Israel president admits wrongs to Arabs at massacre memorial
KAFR QASSEM - Agence France-Presse
Israeli President Reuven Rivlin (C-R) attends a memorial ceremony on Oct. 26 in the Arab-Israeli town Kfar Qassem for the 47 Arab-Israelis killed by Israeli border policemen on Oct. 29, 1956 in what is known as the massacre of Kfar Qassem. AFP PhotoPresident Reuven Rivlin acknowledged Oct. 26 past and present wrongdoings to Israel's Arabs, while calling for calm in the wake of growing unrest in east Jerusalem and the West Bank.
Rivlin spoke at a memorial ceremony for victims of 1956 massacre at Kafr Qassem, where Israeli forces killed 47 residents of the central Israeli Arab village for breaking a wartime curfew, becoming the first Israeli president to attend the event.
"A terrible crime was committed here," he said. "The brutal killings in Kafr Qassem are an anomalous and sorrowful chapter in the history of the relations between Arabs and Jews living here."
"I came here today, specifically during these difficult days to reach out my hand, in the belief, that your hands are outstretched to me and to the Israeli Jewish public in turn," the president said.
Violence pitting Palestinians against Israeli police has shaken annexed east Jerusalem on an almost daily basis since the murder of a Palestinian teenager by Jewish extremists in July.
Clashes intensified during the 50-day Gaza war over the summer.
Rivlin's visit came as preparations were underway for the funeral of an east Jerusalem man who on Oct. 22 drove his car at high speed into a crowd of Israelis, killing a baby.
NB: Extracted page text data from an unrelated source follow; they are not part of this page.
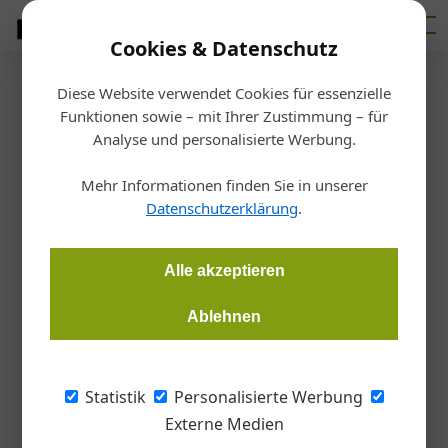
Cookies & Datenschutz
Diese Website verwendet Cookies für essenzielle
Startseite
/
Bauen
Funktionen sowie – mit Ihrer Zustimmung – für
Pavillon mit Dreh
Analyse und personalisierte Werbung.
Mehr Informationen finden Sie in unserer
Redaktion
13.04.2017, 08:12 Uhr
Datenschutzerklärung
.
Seit März 2016 steht im Garten des Shangri-La-Hotels in
Alle akzeptieren
Singapur ein Pavillon aus Holz. Vorbild für den Entwurf war
eine Orchideenknospe. Dessen Freiformentwurf in eine
Ablehnen
definierte geometrische Struktur zu übersetzen führte zu
einer ungewöhnlichen Umkehrung des
Bemessungsprozesses. Die zunächst vereinfachte Lösung
Statistik
Personalisierte Werbung
ermöglichte dennoch ein perfektes Ergebnis. Als Bausatz
Externe Medien
gefertigt, ging der Pavillon von Deutschland im Container in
Kafr Qassem is situated in central Israel, adjacent to the West Bank.
In 1956, it was under military rule, and on October 29 - the first day of a war with Egypt - Israeli border policemen gunned down residents who were unaware a curfew had been imposed, killing men returning from work in the fields as well as women and children.
Arab Israelis number around 1.4 million, some 20 percent of Israel's population.
They are the descendents of 160,000 Palestinian Arabs who remained on their land when the Jewish state was established in 1948.
"I am not naive," Rivlin said. "We belong to two nations, whose dreams and aspirations, to a great extent contradict each other."
"Many Israeli Arabs, who are part of the Palestinian people, feel the hurt and suffering of their brothers on the other side of the Green Line. Many of them encounter racism and arrogance from Jews," the Israeli president.
"The Arab population in Israel, and the Arab leaders in Israel, must take a clear stand against violence and terrorism," Rivlin stressed.
The Kafr Qassem massacre is taught in the Israeli education system as a case of an illegal military order that must be refused by soldiers.